With that in mind, Dr. Steven Dunbar of Sci-Med, an elite investigative agency, goes to Crick Institute to confirm or dismiss which type of flu virus the primates are infected with, or if they were really test subjects.  Dunbar does not get a definitive answer and in talking with Inspector Giles of the Norfolk police, they realize they are of like minds.  Both feel uncomfortable with blaming the Animal Rights loonies for that much damage and the cruel murder of Professor Devon.  They think it could be a diversion from al-Qaeda.  They need to figure out what al-Qaeda is really after this time.

The hunt is on to find al-Qaeda’s real target, and each incident points them in a different direction.  Is it the Crick Institute where they are growing a virus or is it a vaccine for the flu for the coming year? 

THE LAZARUS STRAIN is a taunt thriller and, towards the end, the reader feels the tension building and events happening faster.  The ending has a twist I never thought about.  All very plausible.  HIGHLY RECOMMENDED.

 - Marion E. Cason

THE CROWS
MARIS SOULE
Five Star  December, 2007
ISBN:  1-59414-605-5

P. J. Denton inherited her grandfather’s farm in the small, rural town of Zenith, Michigan.  She decides to live there, away from her crazy mother in Kalamazoo where P.J. worked and lived.  The dining room at the farm offers the perfect area to set up her office for her own accounting business, mainly preparing individual tax returns.  The deadline for filing these returns is just two weeks away.  P.J. is concentrating on the numbers and does not realize how much time has passed. 
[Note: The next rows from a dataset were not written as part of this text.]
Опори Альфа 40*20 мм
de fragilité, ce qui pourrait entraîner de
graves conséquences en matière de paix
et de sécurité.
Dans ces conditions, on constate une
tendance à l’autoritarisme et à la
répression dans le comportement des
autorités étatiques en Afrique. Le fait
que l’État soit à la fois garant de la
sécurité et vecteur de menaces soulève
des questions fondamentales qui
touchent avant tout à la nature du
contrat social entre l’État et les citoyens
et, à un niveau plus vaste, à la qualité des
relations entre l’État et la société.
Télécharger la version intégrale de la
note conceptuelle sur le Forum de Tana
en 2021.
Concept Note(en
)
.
Baraka whined in his crate indicating to P.J. that he needed to go out so she decided to take Baraka for a walk in her woods.  Baraka is her four-month old Rhodesian ridgeback puppy.  Their relaxing walk turns ugly when the crows caw a warning.  Shots ring out and P.J. yells for Baraka to come back.  The shots come close to P.J. and she grabs Baraka’s leash and runs for the house.  Once inside she notices droplets of blood on the kitchen floor that lead her to the dining room.  She sees a man shot in the back lying face down on her rug. 

That murder is just the tip of the iceberg.  More break-ins, or so P.J. says, have neighbors thinking she is as crazy as her mother.  Other incidents, mysterious disappearances, and lies put P.J. in the hot seat.  Of course, a love interest with the sheriff complicates matters.

Soule has written a light, funny, and suspenseful mystery that is a delight to read.  One minor part does not ring true, but all the characters are believable.  Soule has written romance novels and is now writing mystery/suspense with just a touch of romance.  This is a nice touch and one I am sure will create a big following for her. 

- Marion E. Cason

TEN SPOT
DENIS HAMILL
Atria Trade pb 11/07

Bobby Emmet, ex- New York cop and ex-convict, is now a private eye.  He gets involved in solving a ten-year-old hit and run accident.  This accident killed the mother of a five-year-old who saw a yellow van speed up and hit his mother.  As the tenth anniversary nears, Brian still blames himself and the guilt is making him suicidal.  His older sister Janis goes to Bobby and begs him to find out who hit their mother and whether it was really an accident or a murder.

TEN SPOT takes place on the streets of Brooklyn’s Bay Ridge area of New York where Mafia goons, gansta-rappers, and dark secrets run rampant.  Bobby snoops around and unravels some of the mystery when he realizes someone is following him in a black SUV: he must be getting closer to the truth.  When Bobby starts connecting the dark secrets together, this makes a few Mafia goons push panic buttons.  More killings and threats take place along the way.  Even corrupt officials get nervous as Bobby digs deeper.

With many characters making up all the parts of the mystery, sometimes TEN SPOT is hard to follow.  Using the street dialogue of the hip-hop world and rappers is typical of successful New York crime novels.  There is a lot of street dialogue in TEN SPOT.